# Sleep and Dreams > General Dream Discussion > Nightmares and Recurring Dreams >  >  reoccurring dream about old crush.

## kellylynn

I've posted this on several different forums and so far, nobody has answered me.

Okay, so where do I begin? 

In elementary school, I had a crush on this boy named Billy. We both went to different middle schools, but we went to the same high school. In high school, I had a major, MAJOR crush on him. I cannot even explain how much I liked this kid. He was a grade ahead of me, but we were pretty good friends. We joked around a lot, play fighting and flirting, I guess you could say. I'm not sure if he liked me, I wasn't really his type, I was into the whole emo thing, and he hung out with all the wanna-be gangsters. but there's this one time that I keep thinking about that makes me think he might have.. We were alone in one of the hallways in school one morning, and it was raining pretty bad out. He grabbed me and was pulling me towards the door, pretending he was going to throw me in the rain, but then he pushed me against the lockers, and we were pretty close, and I swore he was going to kiss me, but people started coming in, and he let me go. There would be times he'd wink at me, blow me kisses, stuff like that. He even carved his name into my locker. Also, one of my friends, veronica, well.. I don't think I'd call her a friend, but either way, she was obsessed with Billy. (just mentioning her, b/c she is often in my dreams). She would constantly leave notes in his locker, follow him around. Which he wasn't too fond of. He graduated in 2005. I graduated in 2006. The last time I saw him was in November of 2006, at our school's thanksgiving day football game. I didn't even know he was there until I was leaving and he followed me out, and jumped on my back and hugged me.

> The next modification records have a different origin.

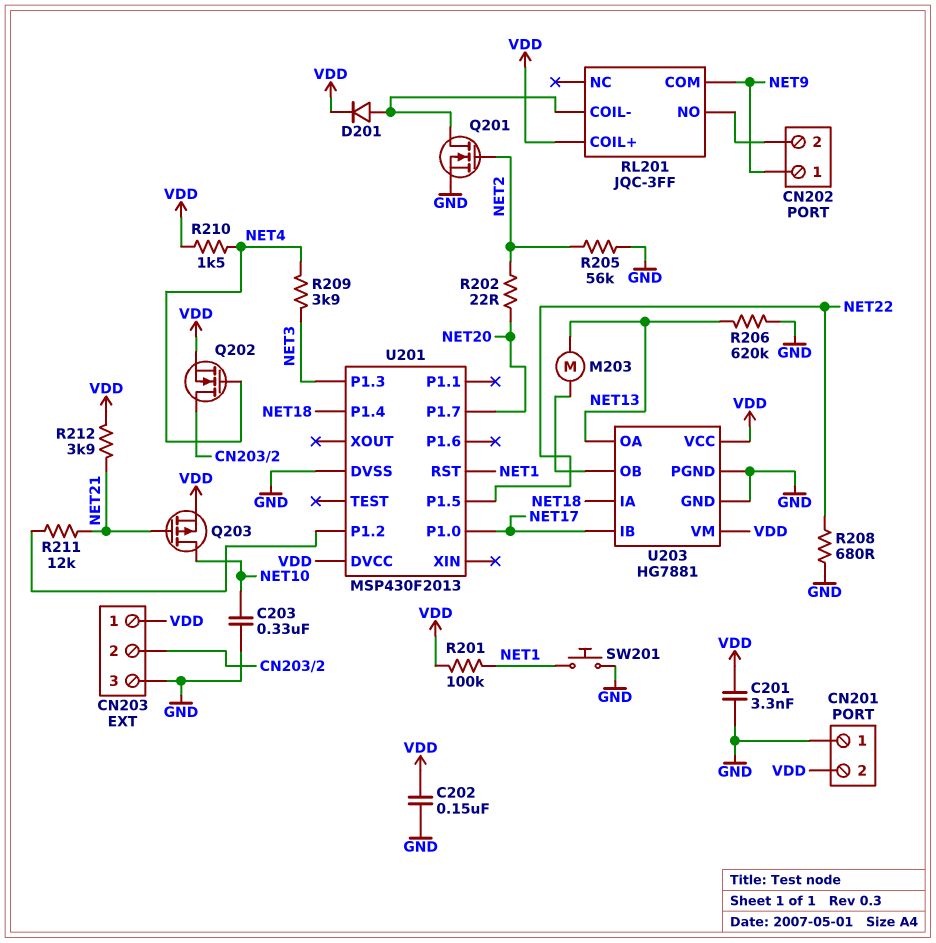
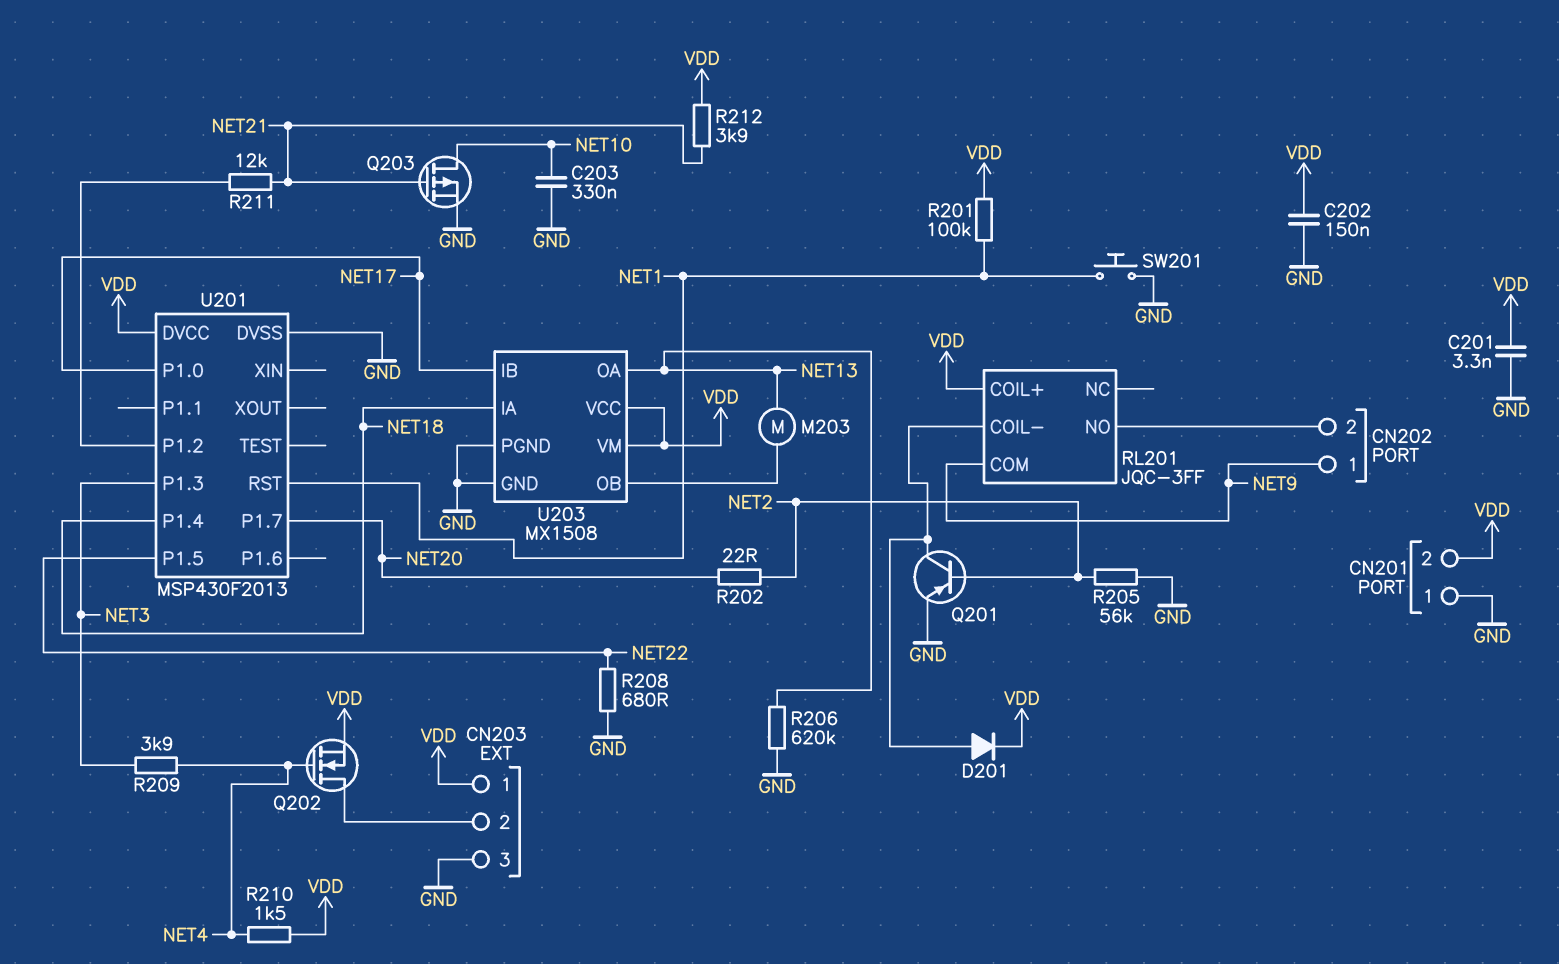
Q201: NMOS (G NET2, D RL201/COIL-, S GND) -> PNP (B NET2, C RL201/COIL-, E GND)
Q203: PMOS (G NET21, D NET10, S VDD) -> PMOS (G NET21, D NET10, S GND)
U203: HG7881 -> MX1508

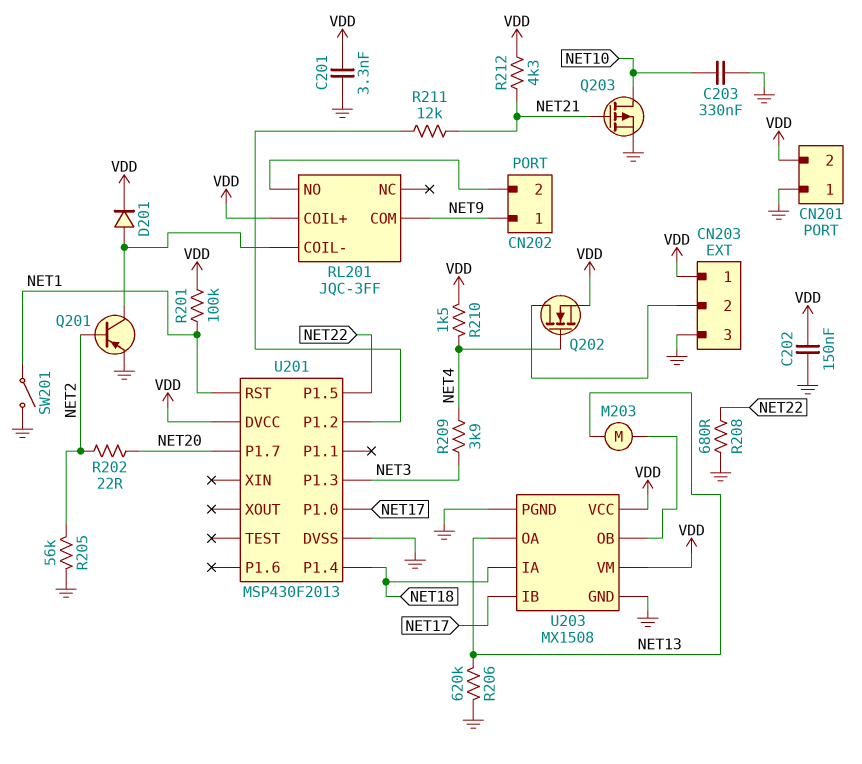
R212: 3.9k (NET21, VDD) -> 4.3k (NET21, VDD)
SW201: button (GND, NET1) -> switch (GND, NET1)

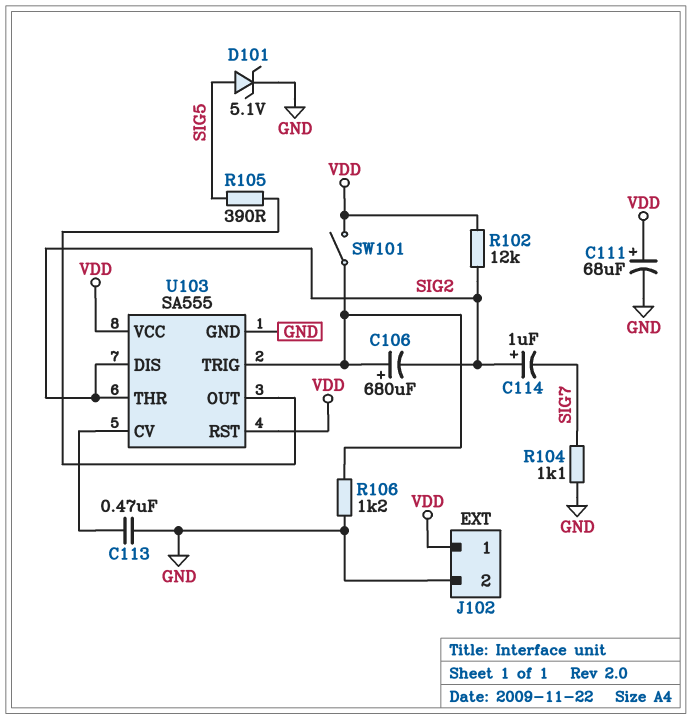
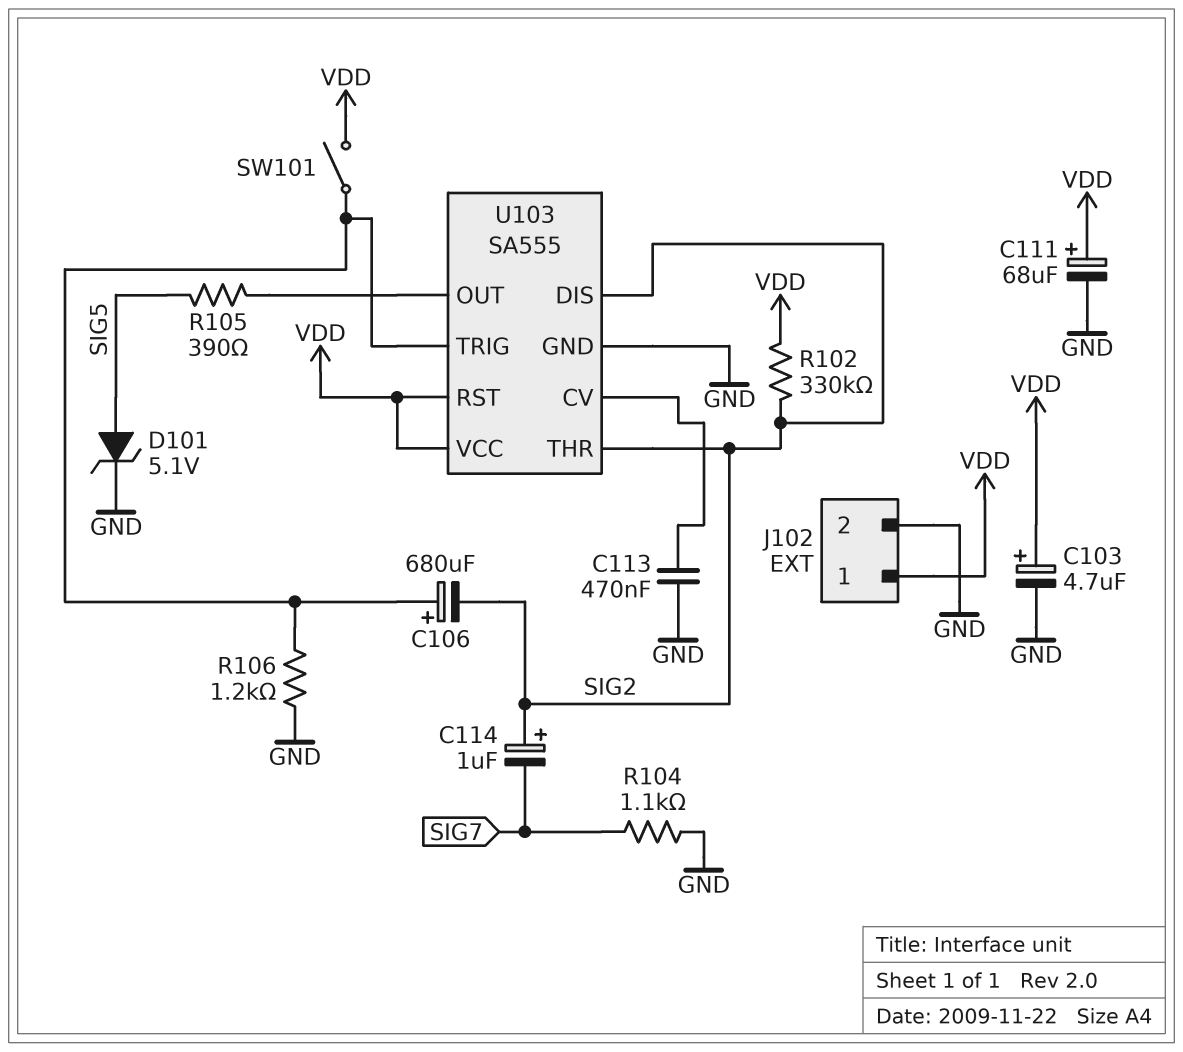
C103: none -> 4.7uF (plus VDD, minus GND)
R102: 12k (SIG2, VDD) -> 330k (SIG2, VDD)

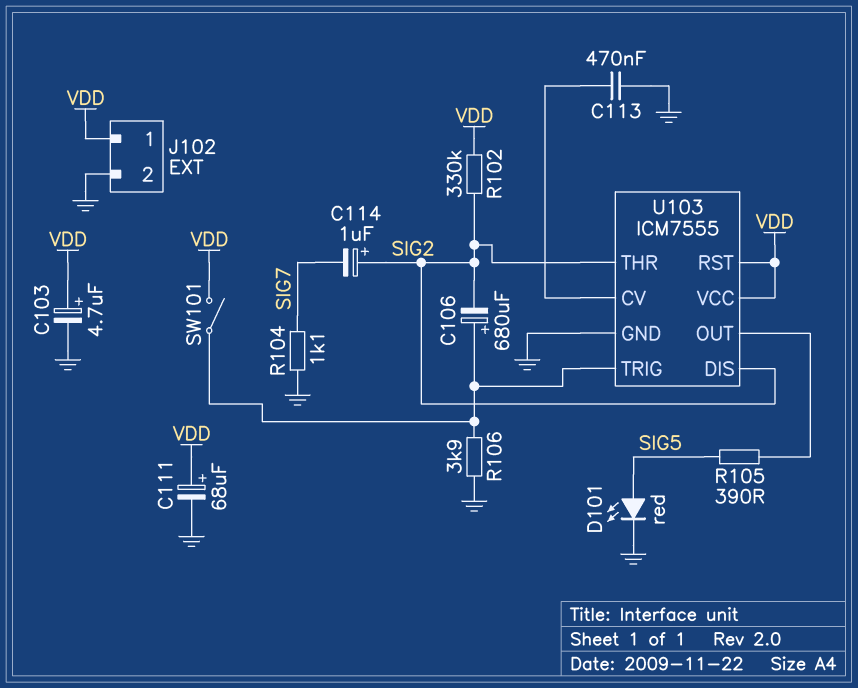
D101: zener 5.1V (A SIG5, K GND) -> LED red (A SIG5, K GND)
R106: 1.2k (GND, U103/TRIG) -> 3.9k (GND, U103/TRIG)
U103: SA555 -> ICM7555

Now I have a boyfriend, we've been together for 3 years now. I also knew him since elementary school. I've been having dreams about Billy lately. I've been having them for years. I'll have a few dreams a few times in a week, then like, a month or so could go by, and I'd start having the dreams again. There's different variations of them, but in every single one, in my dreams, I'll run into Billy in a random place.. On a bus, in a store, or sometimes I'll even be back in high school again. And it's always the same thing, he tells me he really missed me, that he really loves me. Then around that point, Veronica shows up and tries to stop him from telling me his feelings. Sometimes my boyfriend is in my dreams, and I'd cheat on him, but I would always feel guilty and I'd always wake up before I could tell him that I cheated. After I wake up, I just can't stop thinking about him. I've tried to find him online, but he isn't on any networking sites, and none of our old friends have kept in contact with him. It's just driving me crazy, and I feel horrible about having these dreams, because I do love my boyfriend, I mean, we're even talking about getting married soon. I just want to know what this all means.

----------


## nautilus

I'm not sure what it means, exactly, but there are definitely some unresolved feelings. It sounds like the dreams are the main reason you're thinking about Billy. Whenever I've gotten recurring dreams/nightmares, it's been because I kept doing the same thing in the dream and wasn't getting whatever message it is my subconscious was trying to tell me. Maybe you could try to get a lucid dream and ask the dream characters questions, or at least go to sleep with that intention. Also, take note of what's going on in your waking life when these dreams occur, and see if there's some common issue that may be triggering them. It may turn out it's related to something different than what you expect (a less literal interpretation).

----------